Depersonalisation Google will tell you is

‘a state in which one’s thoughts and feelings seem unreal or not to belong to oneself, or in which one loses all sense of identity’.

But to be honest, that doesn’t do it justice. It is pure and simple ‘hell on earth’ I kid you not – ask any of my family or close friends. The philosopher Sartre wrote a book about it – aptly called The Filth , Hollywood made a film about it , Numb* starring Matthew Perry. If you’ve got half an hour to spare read this for the low down.

So thus began a pretty awful part of my life battling with my mind. Apart from traditional western medicine I tried pretty much most eastern ones too. Acupuncture, homeopathy even drinking rain water that had been taking from Stone Circles – I kid you not. If someone had said to me ‘Hey Matt, stick these hot pins in your eyes it will help you’ I would have not even questioned it I’d be writing this blog with an eye patch.

I got to the age of 30 with no clear signs of progress with either therapy or treatment when a friend suggested I try Yoga.
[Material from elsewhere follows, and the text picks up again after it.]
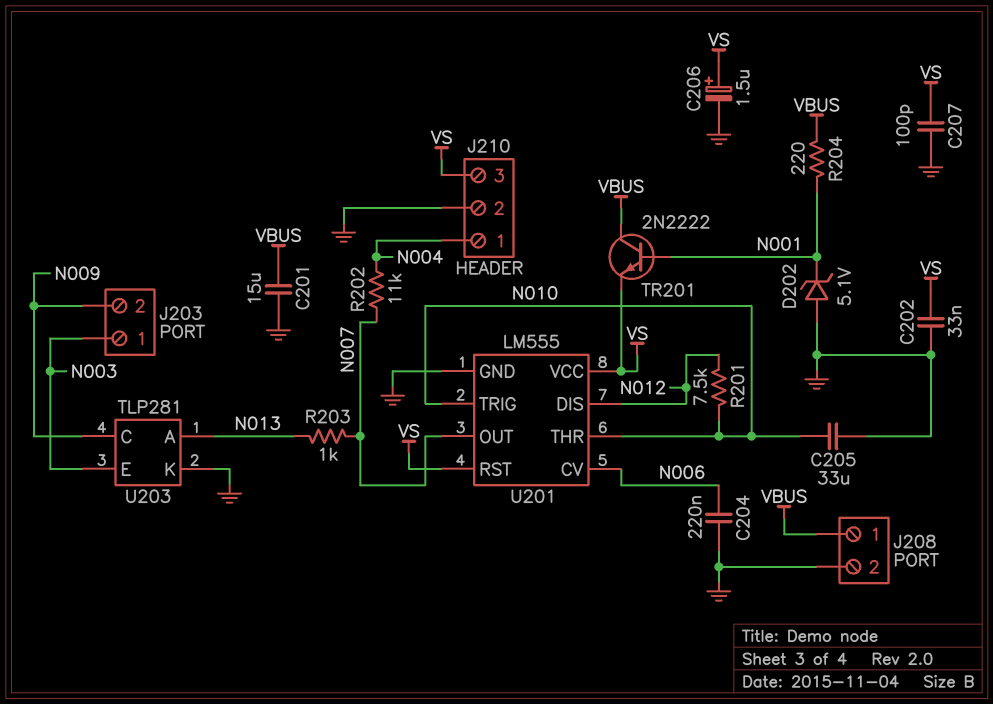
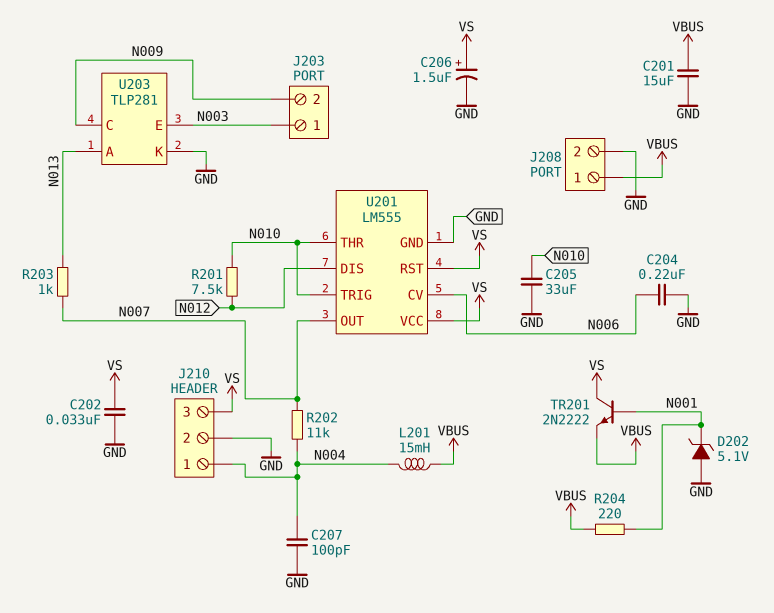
C207: 100pF (GND, VS) -> 100pF (GND, N004)
L201: none -> 15mH (N004, VBUS)
TR201: NPN 2N2222 (B N001, C VBUS, E VS) -> NPN 2N2222 (B N001, C VS, E VBUS)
This is absolutely true – I had no idea what Yoga was, but given that I was up for trying anything, Yoga was to be my next hopeful attempt at achieving some kind of sanity.

My first class with my very first Ashtanga teacher Mike Nevitt nearly broke me – I have no idea what made me go back to be honest. Well apart from that I noticed a very small change of perspective. I think initially it was the pure physicality of the practice that helped. Depersonalisation is neither depression nor anxiety, but the utter terror it created made it a bit of both. You feel completely unreal which was very anxiety inducing which made it worse and in turn created more anxiety – a vicious circle. I remember talking to one rather patronising doctor who was asking me if I was a little depressed to which I replied ‘The only reason I’m depressed Doctor is because I’m feeling fxxking unreal’ ( Apologies for expletive but I wanted to make the quote exact). The physical nature of Ashtanga would literally wear me out, so that the anxiety had nothing to feed on.

Over the next few months I started to practice Ashtanga Yoga more and more, and no it wasn’t all of a sudden life was peachy again, it was more like the feelings were slightly less intense. I remember after 6 months a friend of the family asked me what type of yoga I was doing – I literally had no idea that there were more than one type of yoga. This person had to describe a few different yoga disciplines before they started talking about this form of yoga which require a lot of jumping about – ‘That’s it’, I can remember saying ‘The jumpy one’.

Within 12 months of starting Yoga I had my bags packed and was off to Mysore to study with Guruji and the rest they say is history. I wouldn’t say that Ashtanga Yoga was this miracle cure but it wasn’t far off. I still get bouts of the DP now and again but I’m ok with it – I do my practice and it helps to keep the wolf from the door. So I know I bang on a lot about Ashtanga Yoga being Supreme but there you go I think I’ve got very good reason to.

That’s why I practice Ashtanga.

* The director of this film Harris Goldberg also had chronic Depersonalisation and wanted to draw public attention to this little known disorder he was suffering from. In a very ironic quirk of fate the marketing ads for the film got changed from Matthew Perry (the main character in the film) having depersonalisation to him being chronically depressed as Joe Public could understand what depression was but not depersonalisation.